Experts
say remains found on Long Island beach likely the work of one killer, not two
BY
Matthew Lysiak and John Lauinger
DAILY NEWS STAFF WRITERS May 11, 2011
Long Island authorities suggested two killers are murdering hookers and dumping them on the same beach - but some experts think one monster is responsible.
"I wouldn't be so quick to be talking about multiple killers," said Vernon Geberth, a retired NYPD detective who has written textbooks on homicide investigations.
"The probability of having two serial killers using the same dumping ground is very, very remote - to the point where I don't buy into it."
N.G. Berrill, a forensic psychologist, agreed - but cautioned it's possible. "That coincidence, in and of itself, would be remarkable," he said.
Suffolk County investigators said this week that four craigslist hookers found on Gilgo Beach were killed by the same person, who dumped their intact, burlap-wrapped bodies.
They noted that two other women found nearby - one of them identified as a prostitute - were dismembered years before the craigslist women went missing. Their body parts were left in two locations: near Gilgo and in Manorville.
Two more bodies - a baby girl and an Asian man - have been found, along with two sets of bones. They have not been linked to the hooker cases.
Geberth said two methods of disposing of the women didn't mean two killers.
"I am looking at a serial killer who has basically progressed," he said. "He has become more effective at disposing of the bodies.
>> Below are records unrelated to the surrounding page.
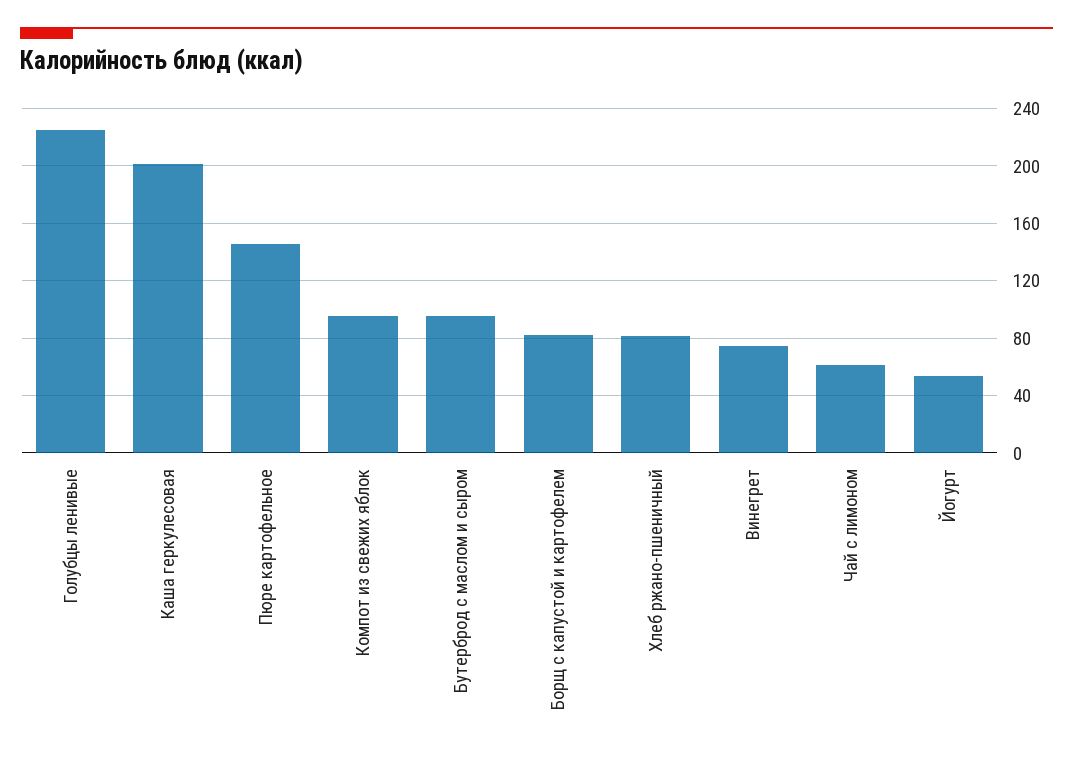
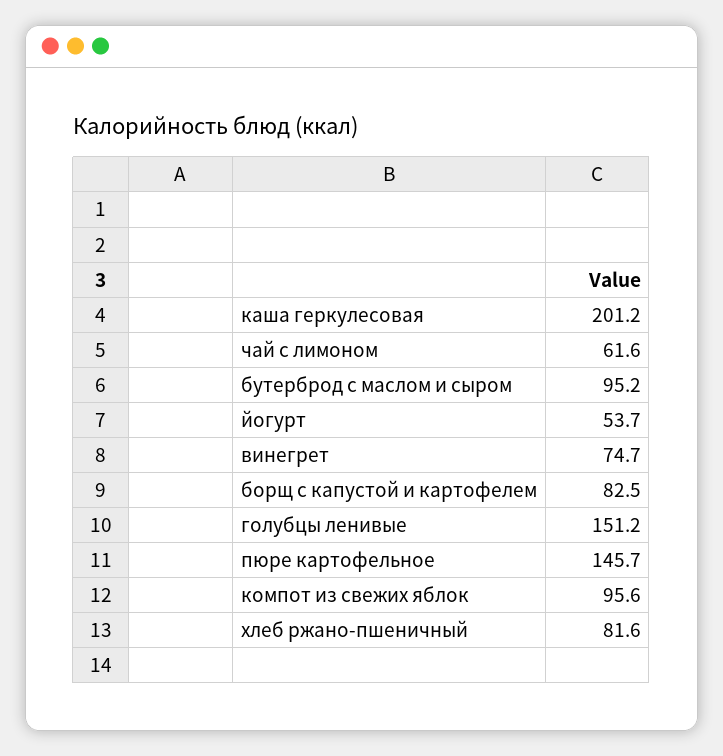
  {
-   "Голубцы ленивые": 225,
+   "Голубцы ленивые": 151.2,
    "Каша геркулесовая": 201.2,
    "Пюре картофельное": 145.7,
    "Компот из свежих яблок": 95.6,
    "Бутерброд с маслом и сыром": 95.2,
    "Борщ с капустой и картофелем": 82.5,
    "Хлеб ржано-пшеничный": 81.6,
    "Винегрет": 74.7,
    "Чай с лимоном": 61.6,
    "Йогурт": 53.7
  }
He doesn't have to go through all the work of decapitating his victims."
Berrill, executive director of the consulting group New York Forensic, said the killer may have tried and abandoned dismemberment.
"If it doesn't satisfy them or it doesn't turn them on, then they may return to a more typical way of murdering these people and getting rid of these bodies," he said.
But Barbara Kirwin, a clinical and forensic psychologist, thinks there are two killers.
"We are not talking about a person as much as we are talking about a place," said Kirwin. "That desolate stretch of Gilgo Beach is a haunted graveyard, and what holds it all together is that it is an unpatrolled, completely private and deserted place where you can dump a body."